|Title||Tertiary deformation and metamorphism SE of Tibet: The folded tiger-leap decollement of NW Yunnan, China|
|Publication Type||Journal Article|
|Year of Publication||1996|
|Authors||Lacassin R, Schärer U, Leloup P H, Arnaud N, Tapponnier P, Liu X, Zhang L|
The Yulong-Haba Xue Shan range, in the northwestern part of Yunnan (China), is a large N-S antiform that folds the Paleozoic series of the Yangzi platform. The upper Yangzi River (Jinsha Jiang) has cut a 3500 m-deep valley (Hu Tiao gorge) across this antiform, thus exposing folded, bedding-parallel, ductile shear zones (decollements), with transport toward the SSW (in the present geographical coordinates). The large finite shear strain implies tens of kilometers of transport, pointing to the regional significance of these decollements.
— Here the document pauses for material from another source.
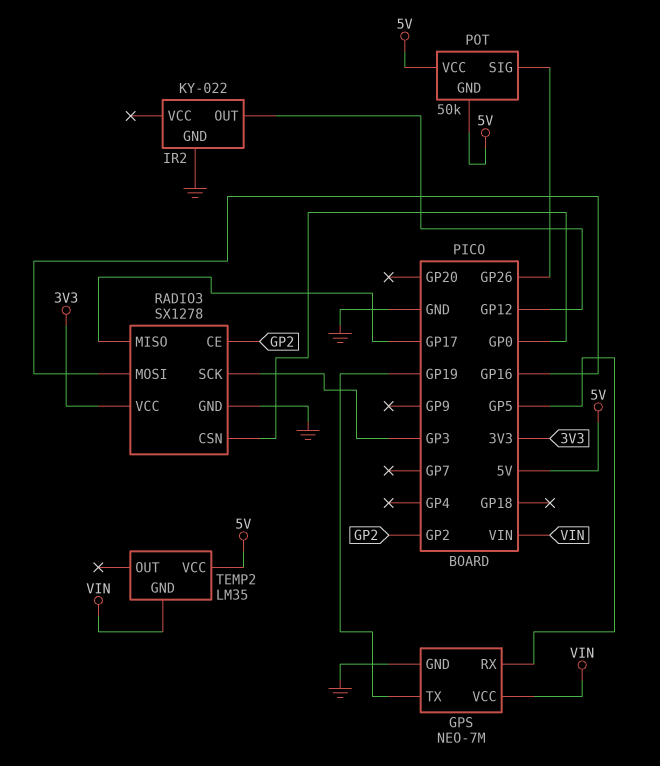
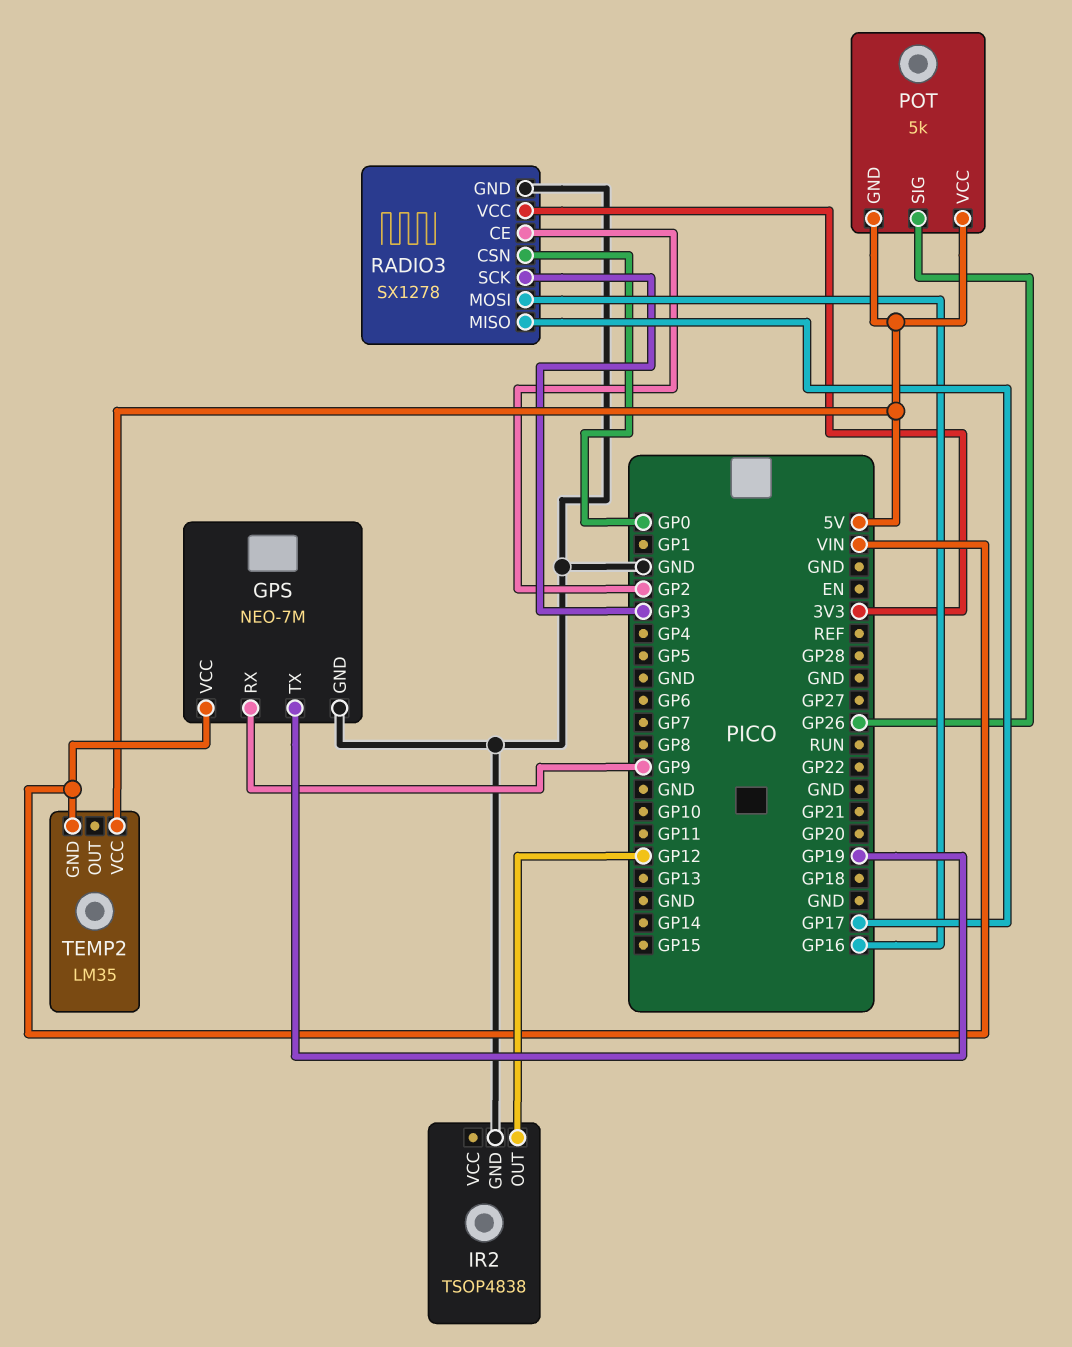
GPS pin RX: GP5 -> GP9
IR2: KY-022 -> TSOP4838
POT: 50k -> 5k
Rb/Sr radiometric dating of phlogopites that crystallized in marbles within the foliation planes yields the age of the metamorphic and deformation event (35.9 +/- 0.3 (2 sigma) Ma). The age derives from an internal Rb-Sr isochron, made on different size fractions of the same mineral, which provides a novel demonstration of the feasibility of such plots. Transport on the decollement and related shortening occurred prior to, or at the onset of, extrusion of Indochina along the Ailao Shan-Red River shear zone, approximate to 80 km west of the Yulong Shan. The Ar-39/Ar-40 age spectra of K-feldspar from the core of the Yulong Shan suggest uplift by antiformal folding around 17 Ma, as Indochina's extrusion came to an end. We infer that other large-scale Cenozoic decollements such as that exhumed in the Yulong Shan underlie some of the vast, folded areas that surround the eastern Himalayan syntaxis. Transport on such decollements, first toward the south and then toward the east, and folding above them, might have occurred during two principal shortening phases, whose ages bracket Indochina's escape toward the SE.